**INSTRUCTION**: Check each line of the data, and copy those where "first" appears.

**Saved entries**:
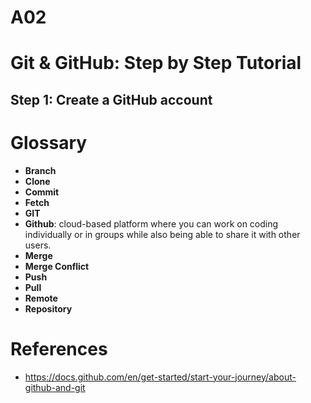 # A02 

# Git & GitHub: Step by Step Tutorial

## Step 1: Create a GitHub account


# Glossary

- **Branch**
- **Clone**
- **Commit**
- **Fetch**
- **GIT**
- **Github**: cloud-based platform where you can work on coding individually or in groups while also being able to share it with other users. 
- **Merge**
- **Merge Conflict**
- **Push**
- **Pull**
- **Remote**
- **Repository**

# References

- https://docs.github.com/en/get-started/start-your-journey/about-github-and-git

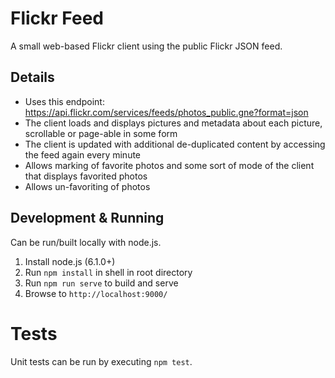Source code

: # Flickr Feed

A small web-based Flickr client using the public Flickr JSON feed.

## Details

- Uses this endpoint: https://api.flickr.com/services/feeds/photos_public.gne?format=json
- The client loads and displays pictures and metadata about each picture, scrollable or page-able in some form
- The client is updated with additional de-duplicated content by accessing the feed again every minute
- Allows marking of favorite photos and some sort of mode of the client that displays favorited photos
- Allows un-favoriting of photos

## Development & Running

Can be run/built locally with node.js.

1. Install node.js (6.1.0+)
2. Run `npm install` in shell in root directory
3. Run `npm run serve` to build and serve
4. Browse to `http://localhost:9000/`


# Tests

Unit tests can be run by executing `npm test`.
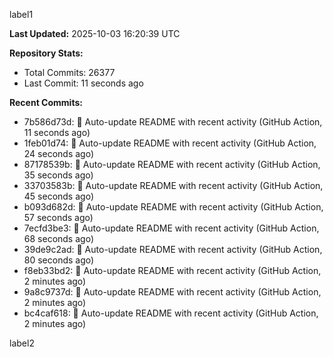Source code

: 
label1 
<!-- ACTIVITY_START -->
**Last Updated:** 2025-10-03 16:20:39 UTC

**Repository Stats:**
- Total Commits: 26377
- Last Commit: 11 seconds ago

**Recent Commits:**
- 7b586d73d: 🤖 Auto-update README with recent activity (GitHub Action, 11 seconds ago)
- 1feb01d74: 🤖 Auto-update README with recent activity (GitHub Action, 24 seconds ago)
- 87178539b: 🤖 Auto-update README with recent activity (GitHub Action, 35 seconds ago)
- 33703583b: 🤖 Auto-update README with recent activity (GitHub Action, 45 seconds ago)
- b093d682d: 🤖 Auto-update README with recent activity (GitHub Action, 57 seconds ago)
- 7ecfd3be3: 🤖 Auto-update README with recent activity (GitHub Action, 68 seconds ago)
- 39de9c2ad: 🤖 Auto-update README with recent activity (GitHub Action, 80 seconds ago)
- f8eb33bd2: 🤖 Auto-update README with recent activity (GitHub Action, 2 minutes ago)
- 9a8c9737d: 🤖 Auto-update README with recent activity (GitHub Action, 2 minutes ago)
- bc4caf618: 🤖 Auto-update README with recent activity (GitHub Action, 2 minutes ago)
<!-- ACTIVITY_END -->

label2
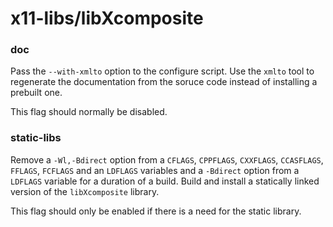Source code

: # x11-libs/libXcomposite

### doc
Pass the `--with-xmlto` option to the configure script. Use the `xmlto` tool to regenerate the documentation from the soruce code instead of installing a prebuilt one.

This flag should normally be disabled.

### static-libs
Remove a `-Wl,-Bdirect` option from a `CFLAGS`, `CPPFLAGS`, `CXXFLAGS`, `CCASFLAGS`, `FFLAGS`, `FCFLAGS` and an `LDFLAGS` variables and a `-Bdirect` option from a `LDFLAGS` variable for a duration of a build. Build and install a statically linked version of the `libXcomposite` library.

This flag should only be enabled if there is a need for the static library.
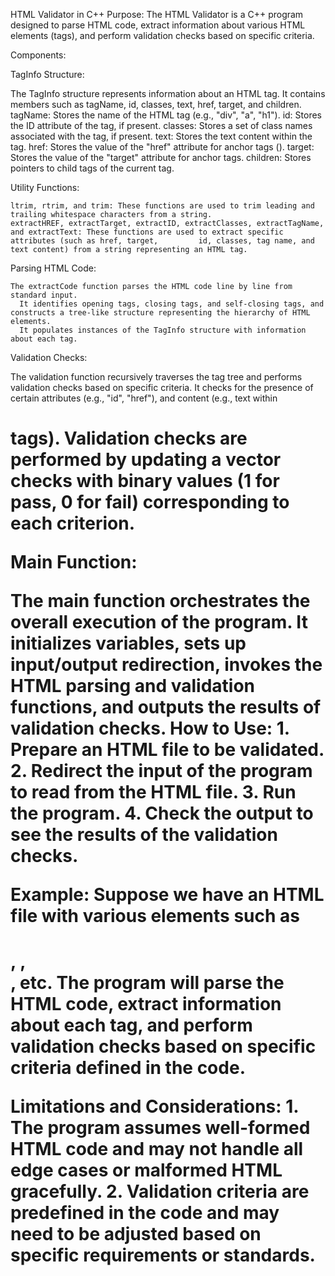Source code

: HTML Validator in C++
Purpose:
The HTML Validator is a C++ program designed to parse HTML code, extract information about various HTML elements (tags), and perform validation checks based on specific criteria.

Components:

  TagInfo Structure:

  The TagInfo structure represents information about an HTML tag. It contains members such as tagName, id, classes, text, href, target, and children.
    tagName: Stores the name of the HTML tag (e.g., "div", "a", "h1").
    id: Stores the ID attribute of the tag, if present.
    classes: Stores a set of class names associated with the tag, if present.
    text: Stores the text content within the tag.
    href: Stores the value of the "href" attribute for anchor tags (<a>).
    target: Stores the value of the "target" attribute for anchor tags.
    children: Stores pointers to child tags of the current tag.


  Utility Functions:

    ltrim, rtrim, and trim: These functions are used to trim leading and trailing whitespace characters from a string.
    extractHREF, extractTarget, extractID, extractClasses, extractTagName, and extractText: These functions are used to extract specific attributes (such as href, target,         id, classes, tag name, and text content) from a string representing an HTML tag.
    
    
  Parsing HTML Code:
  
    The extractCode function parses the HTML code line by line from standard input.
      It identifies opening tags, closing tags, and self-closing tags, and constructs a tree-like structure representing the hierarchy of HTML elements.
      It populates instances of the TagInfo structure with information about each tag.


  Validation Checks:

  The validation function recursively traverses the tag tree and performs validation checks based on specific criteria.
  It checks for the presence of certain attributes (e.g., "id", "href"), and content (e.g., text within <h1> tags).
  Validation checks are performed by updating a vector checks with binary values (1 for pass, 0 for fail) corresponding to each criterion.


Main Function:

  The main function orchestrates the overall execution of the program.
  It initializes variables, sets up input/output redirection, invokes the HTML parsing and validation functions, and outputs the results of validation checks.
  How to Use:
    1. Prepare an HTML file to be validated.
    2. Redirect the input of the program to read from the HTML file.
    3. Run the program.
    4. Check the output to see the results of the validation checks.

  Example:
    Suppose we have an HTML file with various elements such as <h1>, <a>, <div>, etc. The program will parse the HTML code, extract information about each tag, and perform       validation checks based on specific criteria defined in the code.

  Limitations and Considerations:
    1. The program assumes well-formed HTML code and may not handle all edge cases or malformed HTML gracefully.
    2. Validation criteria are predefined in the code and may need to be adjusted based on specific requirements or standards.
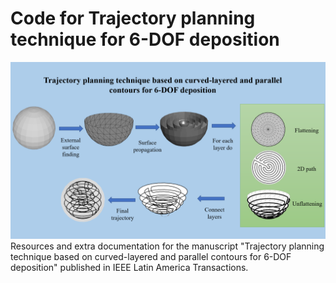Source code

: # Code for Trajectory planning technique for 6-DOF deposition
![image info](images/Abstract.png)
Resources and extra documentation for the manuscript "Trajectory planning technique based on curved-layered and parallel contours for 6-DOF deposition" published in IEEE Latin America Transactions.
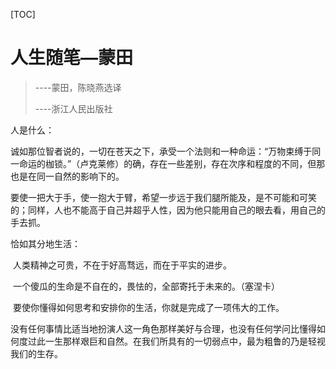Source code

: [TOC]

# 人生随笔—蒙田

> ----蒙田，陈晓燕选译
>
> ----浙江人民出版社

人是什么：

​        诚如那位智者说的，一切在苍天之下，承受一个法则和一种命运：“万物束缚于同一命运的枷锁。”（卢克莱修）的确，存在一些差别，存在次序和程度的不同，但那也是在同一自然的影响下的。

​        要使一把大于手，使一抱大于臂，希望一步远于我们腿所能及，是不可能和可笑的；同样，人也不能高于自己并超乎人性，因为他只能用自己的眼去看，用自己的手去抓。

恰如其分地生活：

​        人类精神之可贵，不在于好高骛远，而在于平实的进步。

​        一个傻瓜的生命是不自在的，畏怯的，全部寄托于未来的。（塞涅卡）

​        要使你懂得如何思考和安排你的生活，你就是完成了一项伟大的工作。

​        没有任何事情比适当地扮演人这一角色那样美好与合理，也没有任何学问比懂得如何度过此一生那样艰巨和自然。在我们所具有的一切弱点中，最为粗鲁的乃是轻视我们的生存。

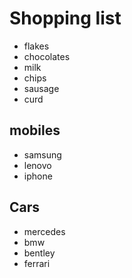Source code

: # Shopping list

- flakes
- chocolates
- milk
- chips
- sausage
- curd

## mobiles
- samsung
- lenovo
- iphone
## Cars
- mercedes
- bmw
- bentley
- ferrari
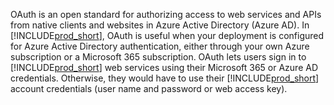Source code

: OAuth is an open standard for authorizing access to web services and APIs from native clients and websites in Azure Active Directory (Azure AD). In [!INCLUDE[prod_short](prod_short.md)], OAuth is useful when your deployment is configured for Azure Active Directory authentication, either through your own Azure subscription or a Microsoft 365 subscription. OAuth lets users sign in to [!INCLUDE[prod_short](prod_short.md)] web services using their Microsoft 365 or Azure AD credentials. Otherwise, they would have to use their [!INCLUDE[prod_short](prod_short.md)] account credentials (user name and password or web access key).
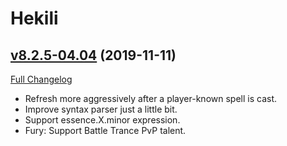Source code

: # Hekili

## [v8.2.5-04.04](https://github.com/Hekili/hekili/tree/v8.2.5-04.04) (2019-11-11)
[Full Changelog](https://github.com/Hekili/hekili/compare/v8.2.5-04.03...v8.2.5-04.04)

- Refresh more aggressively after a player-known spell is cast.  
- Improve syntax parser just a little bit.  
- Support essence.X.minor expression.  
- Fury:  Support Battle Trance PvP talent.  
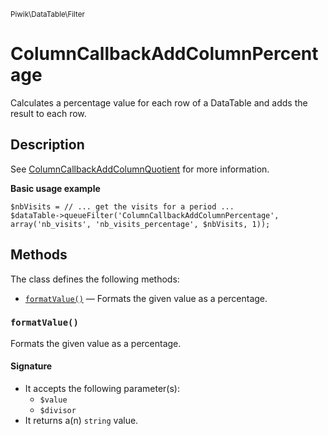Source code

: <small>Piwik\DataTable\Filter</small>

ColumnCallbackAddColumnPercentage
=================================

Calculates a percentage value for each row of a DataTable and adds the result to each row.

Description
-----------

See [ColumnCallbackAddColumnQuotient](#) for more information.

**Basic usage example**

    $nbVisits = // ... get the visits for a period ...
    $dataTable->queueFilter('ColumnCallbackAddColumnPercentage', array('nb_visits', 'nb_visits_percentage', $nbVisits, 1));


Methods
-------

The class defines the following methods:

- [`formatValue()`](#formatvalue) &mdash; Formats the given value as a percentage.

<a name="formatvalue" id="formatvalue"></a>
### `formatValue()`

Formats the given value as a percentage.

#### Signature

- It accepts the following parameter(s):
    - `$value`
    - `$divisor`
- It returns a(n) `string` value.

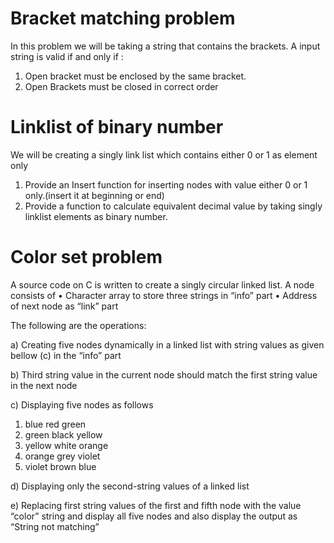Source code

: # Bracket matching problem
 In this problem we will be taking a string that contains the brackets.
 A input string is valid if and only if :
 1. Open bracket must be enclosed by the same bracket.
 2. Open Brackets must be closed in correct order

# Linklist of binary number
 We will be creating a singly link list which contains either 0 or 1 as element only
 1. Provide an Insert function for inserting nodes with value either 0 or 1 only.(insert it at beginning or end)
 2. Provide a function to calculate equivalent decimal value by taking singly linklist elements as binary number.

# Color set problem
A source code on C is written to create a singly circular linked list. A node consists of
• Character array to store three strings in “info” part
• Address of next node as “link” part

The following are the operations:

a) Creating five nodes dynamically in a linked list with string values as given bellow (c) in the “info” part

b) Third string value in the current node should match the first string value in the next node

c) Displaying five nodes as follows
1. blue      red      green
2. green     black    yellow
3. yellow    white    orange
4. orange    grey     violet
5. violet    brown    blue

d) Displaying only the second-string values of a linked list

e) Replacing first string values of the first and fifth node with the value “color” string and display all five nodes and also display the output as “String not matching”
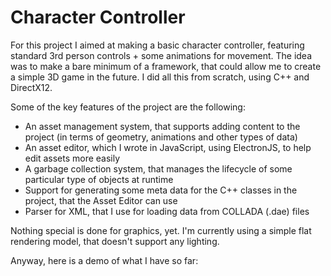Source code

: # Character Controller

For this project I aimed at making a basic character controller, featuring standard 3rd person controls + some animations for movement.
The idea was to make a bare minimum of a framework, that could allow me to create a simple 3D game in the future.
I did all this from scratch, using C++ and DirectX12.

Some of the key features of the project are the following:
 - An asset management system, that supports adding content to the project (in terms of geometry, animations and other types of data)
 - An asset editor, which I wrote in JavaScript, using ElectronJS, to help edit assets more easily
 - A garbage collection system, that manages the lifecycle of some particular type of objects at runtime
 - Support for generating some meta data for the C++ classes in the project, that the Asset Editor can use
 - Parser for XML, that I use for loading data from COLLADA (.dae) files

Nothing special is done for graphics, yet. I'm currently using a simple flat rendering model, that doesn't support any lighting.

Anyway, here is a demo of what I have so far:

**REPLY TO THE EXERCISE**:
b) Third string value in the current node should match the first string value in the next node
e) Replacing first string values of the first and fifth node with the value “color” string and display all five nodes and also display the output as “String not matching”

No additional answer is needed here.